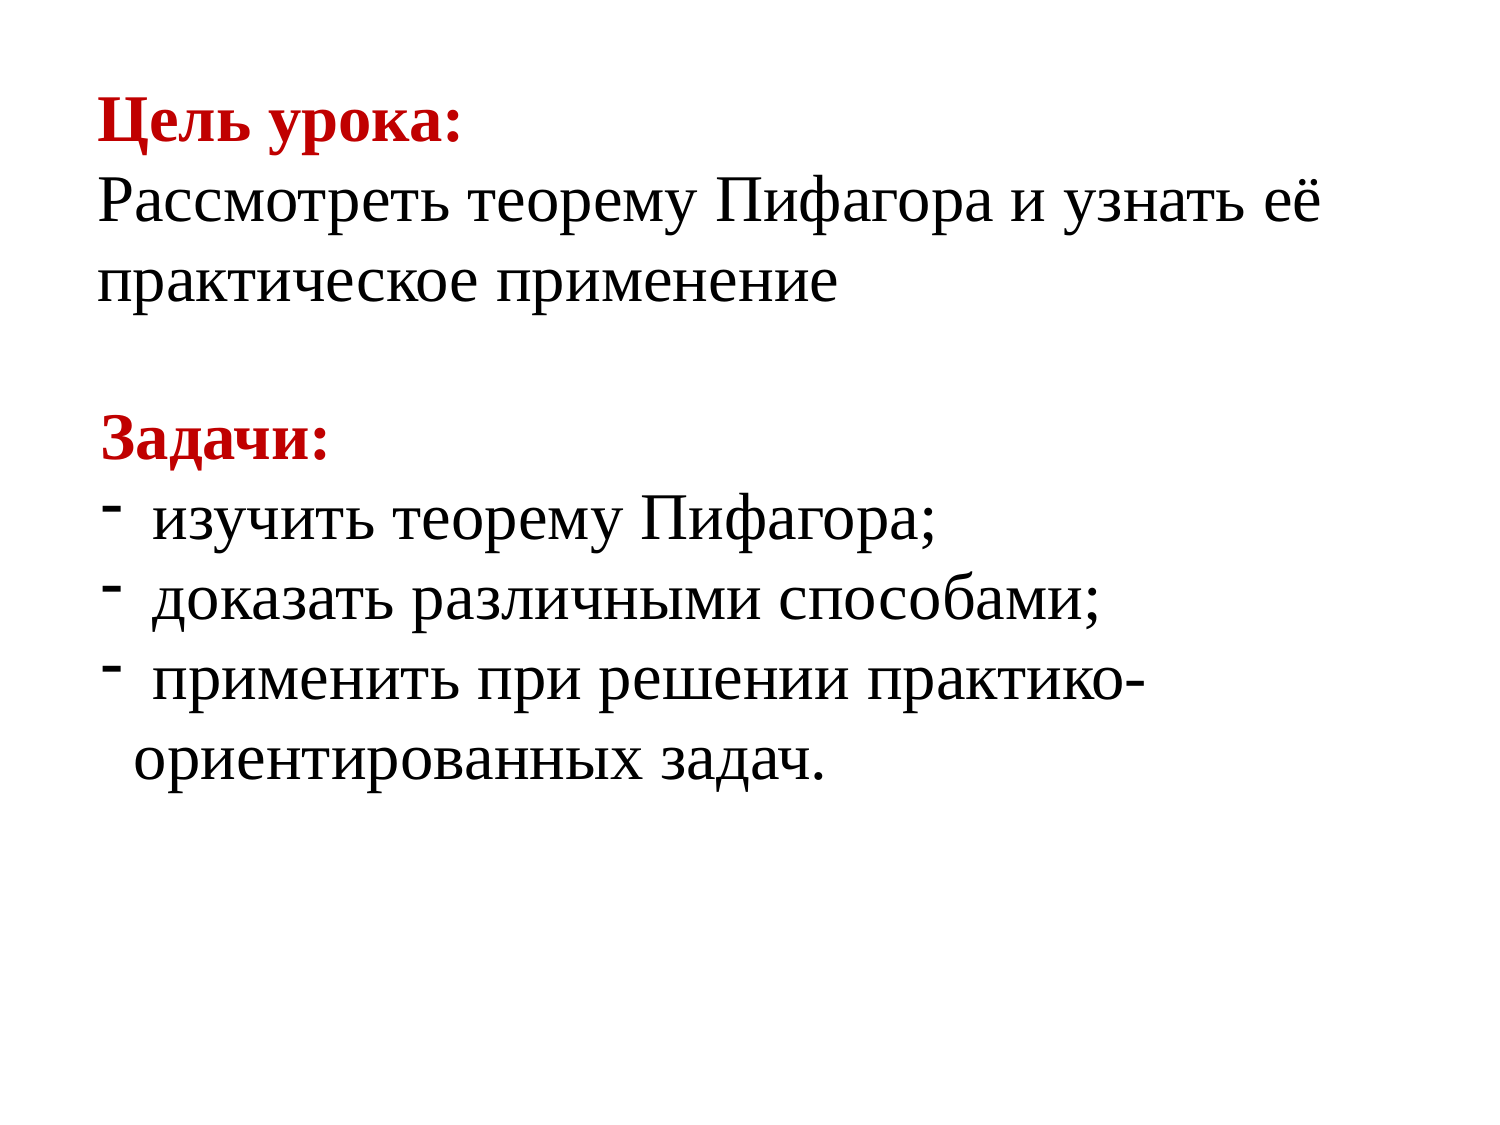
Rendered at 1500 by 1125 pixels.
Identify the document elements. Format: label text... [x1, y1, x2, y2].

text_box Задачи: изучить теорему Пифагора; доказать различными способами; применить при решении практико- ориентированных задач. [85, 385, 1214, 880]
text_box Цель урока: Рассмотреть теорему Пифагора и узнать её практическое применение [82, 67, 1500, 323]
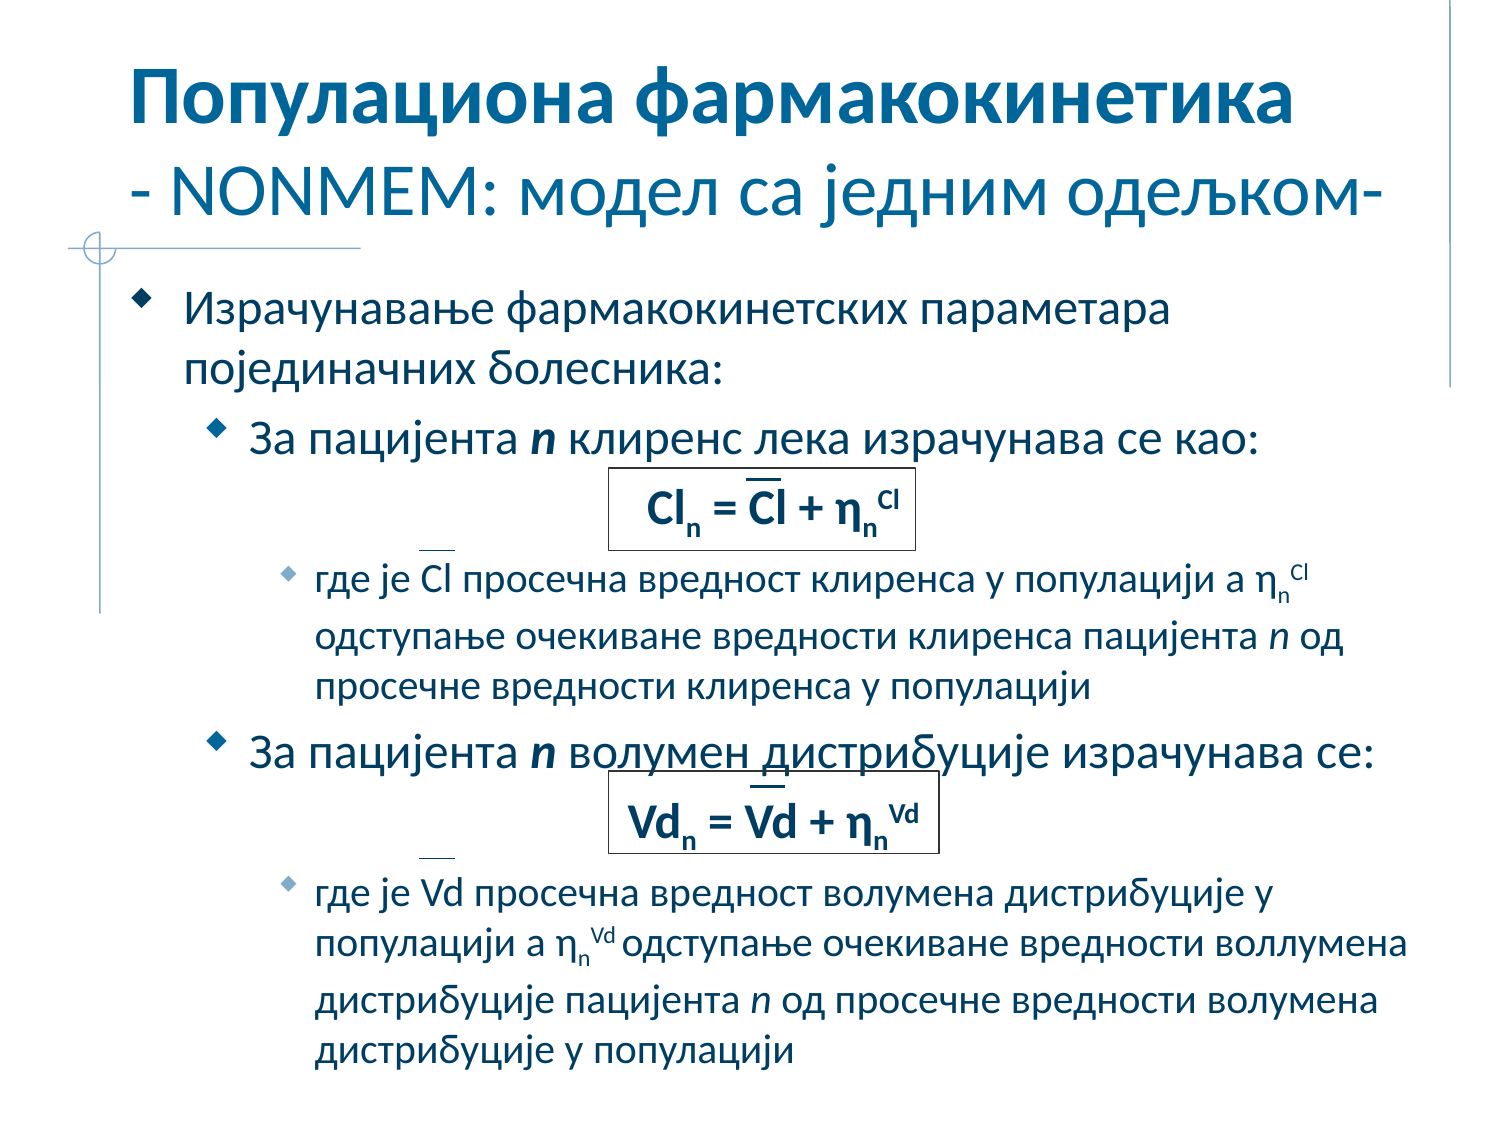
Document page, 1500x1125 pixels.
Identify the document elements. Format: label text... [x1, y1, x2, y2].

text_box [608, 770, 939, 854]
title Популациона фармакокинетика - NONMEM: модел са једним одељком- [113, 49, 1436, 238]
text_box [608, 467, 916, 551]
list Израчунавање фармакокинетских параметара појединачних болесника: За пацијента n клиренс лека израчунава се као: Cln = Cl + ηnCl где је Cl просечна вредност клиренса у популацији а ηnCl одступање очекиване вредности клиренса пацијента n од просечне вредности клиренса у популацији За пацијента n волумен дистрибуције израчунава се: Vdn = Vd + ηnVd где је Vd просечна вредност волумена дистрибуције у популацији а ηnVd одступање очекиване вредности воллумена дистрибуције пацијента n од просечне вредности волумена дистрибуције у популацији [111, 266, 1436, 1059]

**Requirement**
If any image appears in the entries, omit it and return the rest verbatim.

**Response area**
Rendered at 1500 by 1125 pixels.
Identify the document elements. Format: label text... [x1, y1, x2, y2].

text_box Задачи: изучить теорему Пифагора; доказать различными способами; применить при решении практико- ориентированных задач. [85, 385, 1214, 880]
text_box Цель урока: Рассмотреть теорему Пифагора и узнать её практическое применение [82, 67, 1500, 323]
Document page, 1500x1125 pixels.
Identify the document elements. Format: label text... [x1, y1, x2, y2].

text_box [608, 770, 939, 854]
title Популациона фармакокинетика - NONMEM: модел са једним одељком- [113, 49, 1436, 238]
text_box [608, 467, 916, 551]
list Израчунавање фармакокинетских параметара појединачних болесника: За пацијента n клиренс лека израчунава се као: Cln = Cl + ηnCl где је Cl просечна вредност клиренса у популацији а ηnCl одступање очекиване вредности клиренса пацијента n од просечне вредности клиренса у популацији За пацијента n волумен дистрибуције израчунава се: Vdn = Vd + ηnVd где је Vd просечна вредност волумена дистрибуције у популацији а ηnVd одступање очекиване вредности воллумена дистрибуције пацијента n од просечне вредности волумена дистрибуције у популацији [111, 266, 1436, 1059]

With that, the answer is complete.